My professional readings of late have immersed me in public policy documents regarding charity and how it contributes to society. In the context of Cardus’ recent release of A Canadian Culture of Generosity and our soon-to-be-publicly announced 29to42 campaign, I have been thinking about the next steps from a research perspective. There is lots of interesting work being done in the field. Linda Graff has done some fascinating work helping us understand the motives of volunteers, highlighting how mandating volunteer programs and utilizing volunteers simply for political ends up being another form of “genetic engineering.” Susan Phillips has done some interesting work on the nature of citizenship and the role of volunteers and volunteer organizations in public policy processes. In a recent publication entitled The Intersection of Governance and Citizenship in Canada: Not Quite the Third Way, she provocatively notes that the rhetoric and theory regarding citizen participation does not match the front-line reality, suggesting three reasons for this disconnect: a public policy focus on political accountability which has necessitated an emphasis on defined contractual relationships which limits collaboration; the fact that "Canada has not developed or remodeled the architecture that supports the capacity of voluntary organizations to collaborate effectively in governing"; and third, a perception of the voluntary sector as service providers with the consequence that it has not built its own policy capacity.

The focus of each of these works is very different and yet there are lots of threads that intersect and warrant an interdisciplinary conversation. In the Cardus work, we mused about the connection between the declining civic core as we measured it in the context of volunteering, giving, and belonging and the concern about declining voter turnout and the democratic deficit in the political sphere.
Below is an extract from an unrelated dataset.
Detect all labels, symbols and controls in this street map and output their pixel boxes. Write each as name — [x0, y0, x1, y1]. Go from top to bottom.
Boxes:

Graff's work focuses our attention on understanding the motivation for volunteerism and not blindly thinking we can conscript their efforts for whatever political ends suit us and link closely with the "otherness" syndrome that we -- borrowing from the work of Paul Reed - identified in our report.
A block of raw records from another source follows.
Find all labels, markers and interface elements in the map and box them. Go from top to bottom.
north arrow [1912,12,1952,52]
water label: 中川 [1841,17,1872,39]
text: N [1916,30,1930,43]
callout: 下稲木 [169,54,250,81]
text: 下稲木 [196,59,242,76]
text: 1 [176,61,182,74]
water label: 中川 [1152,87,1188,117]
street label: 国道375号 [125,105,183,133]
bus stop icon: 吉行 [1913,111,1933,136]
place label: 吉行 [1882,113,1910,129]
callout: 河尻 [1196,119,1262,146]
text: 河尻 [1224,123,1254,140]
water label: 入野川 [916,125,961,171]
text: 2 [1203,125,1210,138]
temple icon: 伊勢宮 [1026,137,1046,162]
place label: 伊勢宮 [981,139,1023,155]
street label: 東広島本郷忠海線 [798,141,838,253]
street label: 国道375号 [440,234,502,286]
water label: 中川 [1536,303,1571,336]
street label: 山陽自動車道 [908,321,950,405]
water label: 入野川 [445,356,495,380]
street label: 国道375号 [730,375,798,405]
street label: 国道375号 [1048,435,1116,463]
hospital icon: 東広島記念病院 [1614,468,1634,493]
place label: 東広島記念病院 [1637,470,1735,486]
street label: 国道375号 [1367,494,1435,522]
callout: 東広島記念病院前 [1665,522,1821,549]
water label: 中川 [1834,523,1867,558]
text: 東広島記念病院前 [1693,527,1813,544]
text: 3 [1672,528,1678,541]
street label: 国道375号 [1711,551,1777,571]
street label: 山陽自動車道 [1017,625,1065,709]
Musing as I have been on how what sort of picture was being created by these intersecting threads, I could not help but be reminded of a book on my shelf entitled Charity and Its Fruits - a collection of sermons preached on I Corinthians 13 back in 1738 by Jonathan Edwards. Obviously it has a very different tone than any of the reports I just cited, given that these sermons were preached in a setting of religious revival in a relatively homogeneous Massachusetts small town almost three centuries ago. Yet these sermons in characteristically Edwardsian fashion (for my take and appreciation of this, I refer you to my recent Comment piece), insist on both the supernatural aspect of religion but take great pains to highlight the daily practices that should flow from this. "All true Christian grace tends to practice."
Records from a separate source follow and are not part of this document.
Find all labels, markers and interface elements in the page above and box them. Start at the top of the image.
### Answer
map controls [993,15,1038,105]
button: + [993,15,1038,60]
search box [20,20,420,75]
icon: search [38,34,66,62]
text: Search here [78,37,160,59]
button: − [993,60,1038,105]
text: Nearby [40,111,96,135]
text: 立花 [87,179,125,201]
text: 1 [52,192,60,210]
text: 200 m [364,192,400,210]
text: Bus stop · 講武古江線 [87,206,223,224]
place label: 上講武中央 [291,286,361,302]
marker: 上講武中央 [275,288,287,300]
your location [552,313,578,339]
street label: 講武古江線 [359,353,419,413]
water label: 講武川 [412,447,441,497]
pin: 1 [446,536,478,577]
Dealing with the fruits of charity (or our present fear of the decline in charitable fruits, in the Canadian case) is a matter of culture and practice. The benefits of a policy change such as our proposal to change the charitable tax rate from 29 to 42 percent will probably be as much the focus and conversation that is brought to the subject of giving and what it means to be a citizen and a neighbour, than the tangible impact that will be measured by charitable dollars receipted and claimed on tax returns. But rather than to be lamented, this is I think an opportunity to be embraced. It is a means of engaging a diverse society with a multiple of belief systems having to sort out what it means to live civilly alongside each other. Such conversations require us to engage such questions as "Who is my neighbour?" and what I ought to do to help him or her. The answers may range from the trivial through the superficial to the profound, but engaging the question and seeking to consistently live out our answers provide each of a challenge.